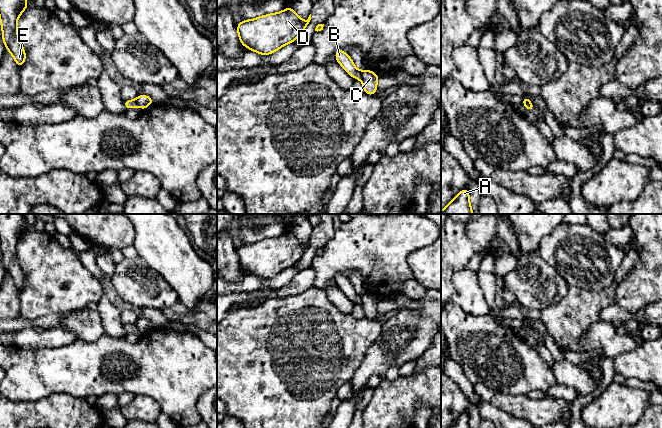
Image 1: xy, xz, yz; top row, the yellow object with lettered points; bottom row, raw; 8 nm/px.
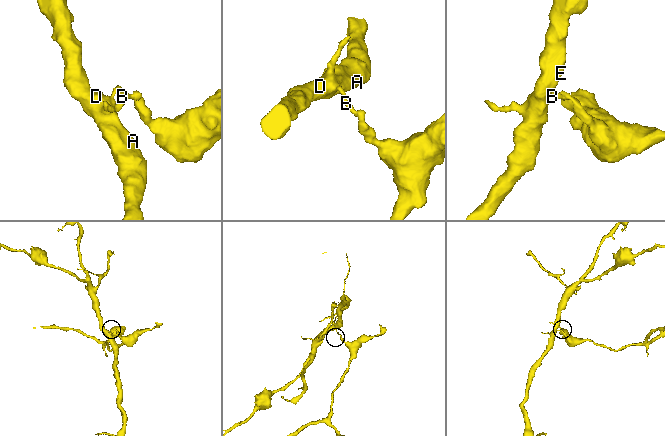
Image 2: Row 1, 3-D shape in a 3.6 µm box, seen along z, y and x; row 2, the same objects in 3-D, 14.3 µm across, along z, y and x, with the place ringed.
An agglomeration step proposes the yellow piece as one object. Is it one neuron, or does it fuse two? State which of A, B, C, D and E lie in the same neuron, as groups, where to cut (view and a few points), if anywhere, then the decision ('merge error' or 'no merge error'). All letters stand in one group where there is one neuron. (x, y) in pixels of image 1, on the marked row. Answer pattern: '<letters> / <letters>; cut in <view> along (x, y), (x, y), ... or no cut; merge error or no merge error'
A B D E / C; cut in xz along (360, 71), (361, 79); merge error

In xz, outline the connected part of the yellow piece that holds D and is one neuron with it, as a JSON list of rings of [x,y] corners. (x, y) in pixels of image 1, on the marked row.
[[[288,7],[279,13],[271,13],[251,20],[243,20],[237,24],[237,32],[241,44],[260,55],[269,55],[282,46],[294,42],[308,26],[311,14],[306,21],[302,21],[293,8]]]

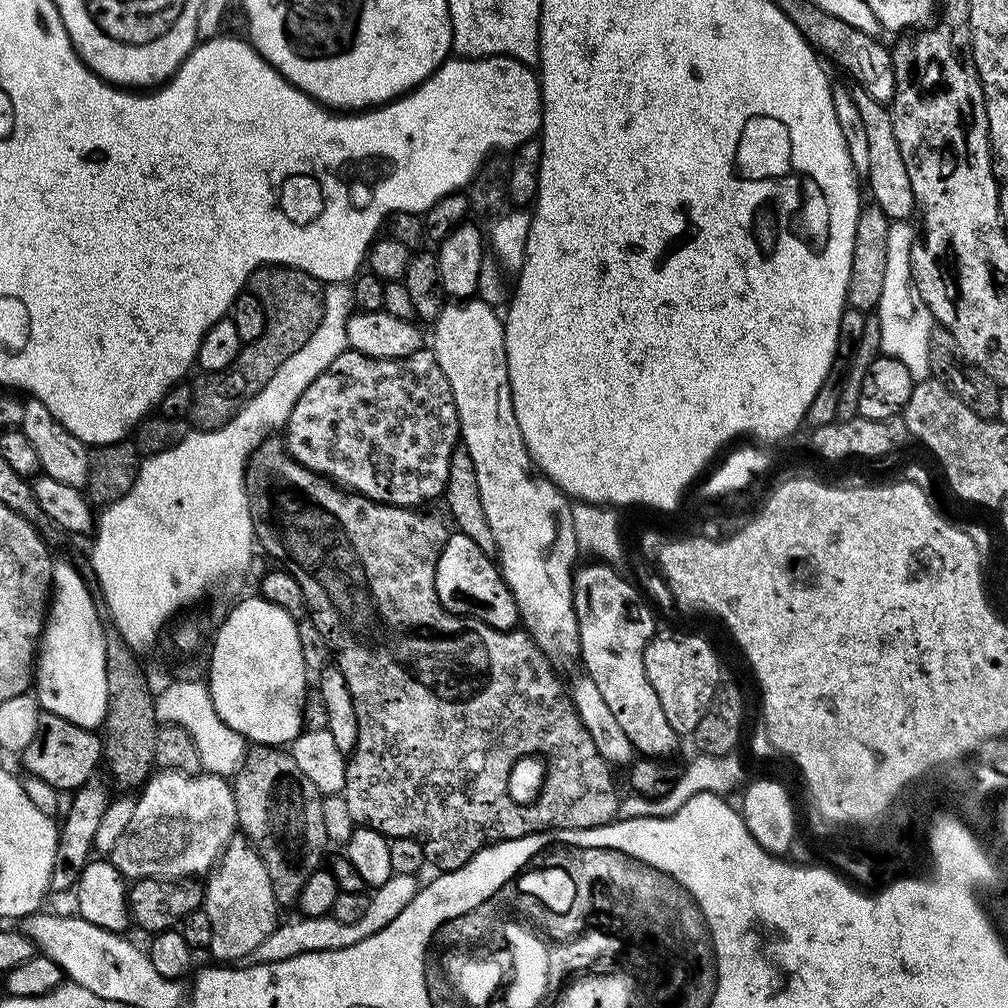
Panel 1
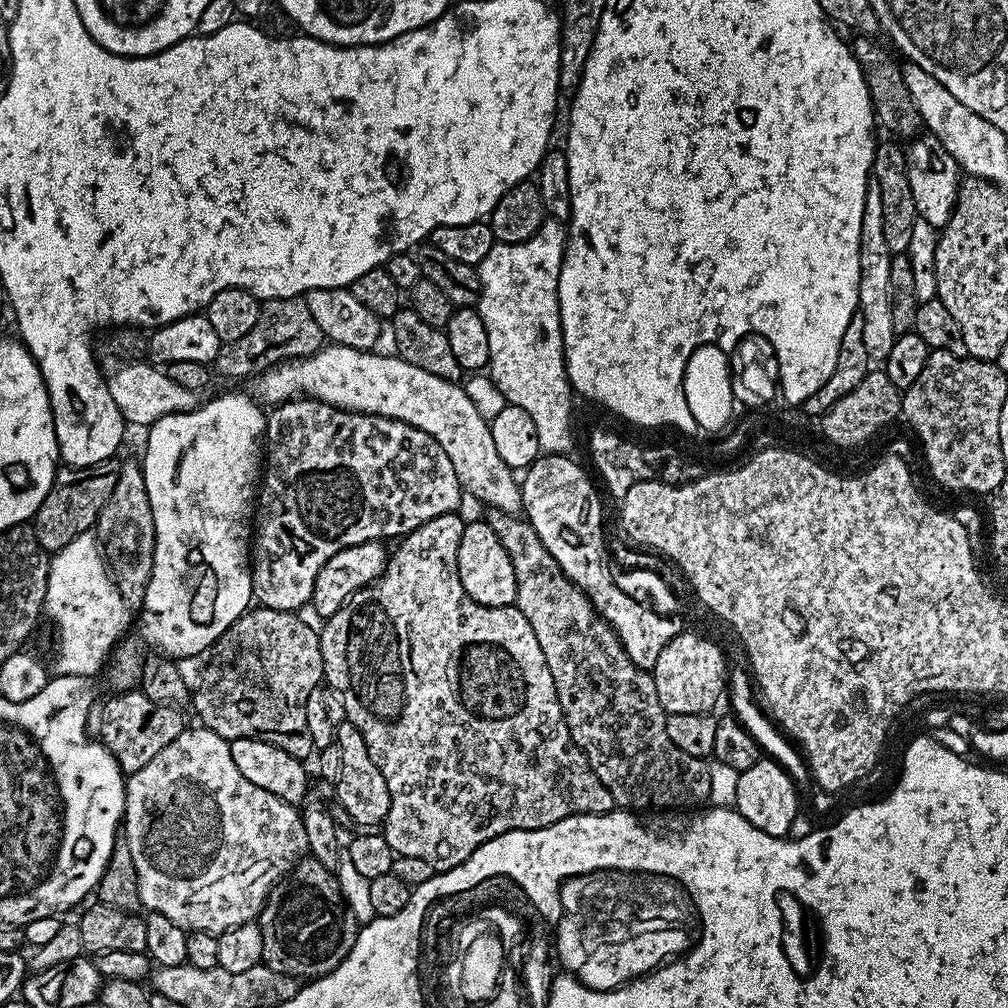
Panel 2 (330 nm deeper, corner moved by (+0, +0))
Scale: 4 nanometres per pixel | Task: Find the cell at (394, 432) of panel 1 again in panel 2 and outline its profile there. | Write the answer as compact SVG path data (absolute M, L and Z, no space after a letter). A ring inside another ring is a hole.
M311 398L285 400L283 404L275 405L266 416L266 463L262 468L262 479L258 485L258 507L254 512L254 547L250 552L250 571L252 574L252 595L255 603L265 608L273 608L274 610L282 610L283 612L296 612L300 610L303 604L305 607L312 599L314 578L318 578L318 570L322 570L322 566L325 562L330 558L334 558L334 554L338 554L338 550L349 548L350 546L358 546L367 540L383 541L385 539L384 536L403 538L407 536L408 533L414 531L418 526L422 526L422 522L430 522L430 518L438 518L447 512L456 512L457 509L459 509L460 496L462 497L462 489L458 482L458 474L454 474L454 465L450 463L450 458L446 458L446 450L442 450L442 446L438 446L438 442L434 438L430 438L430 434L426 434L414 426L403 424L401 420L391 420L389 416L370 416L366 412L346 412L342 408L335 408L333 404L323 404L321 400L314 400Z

★ ★ ★

EXERCISE OBJECTIVE: Within the listing above, find the line containing "In xz, outline" and the line containing "Panel 2 (330". Transcribe them and everything between them exactly, leaving out the pictures.

WRITTEN ANSWER:
In xz, outline the connected part of the yellow piece that holds D and is one neuron with it, as a JSON list of rings of [x,y] corners. (x, y) in pixels of image 1, on the marked row.
[[[288,7],[279,13],[271,13],[251,20],[243,20],[237,24],[237,32],[241,44],[260,55],[269,55],[282,46],[294,42],[308,26],[311,14],[306,21],[302,21],[293,8]]]

Panel 1
Panel 2 (330 nm deeper, corner moved by (+0, +0))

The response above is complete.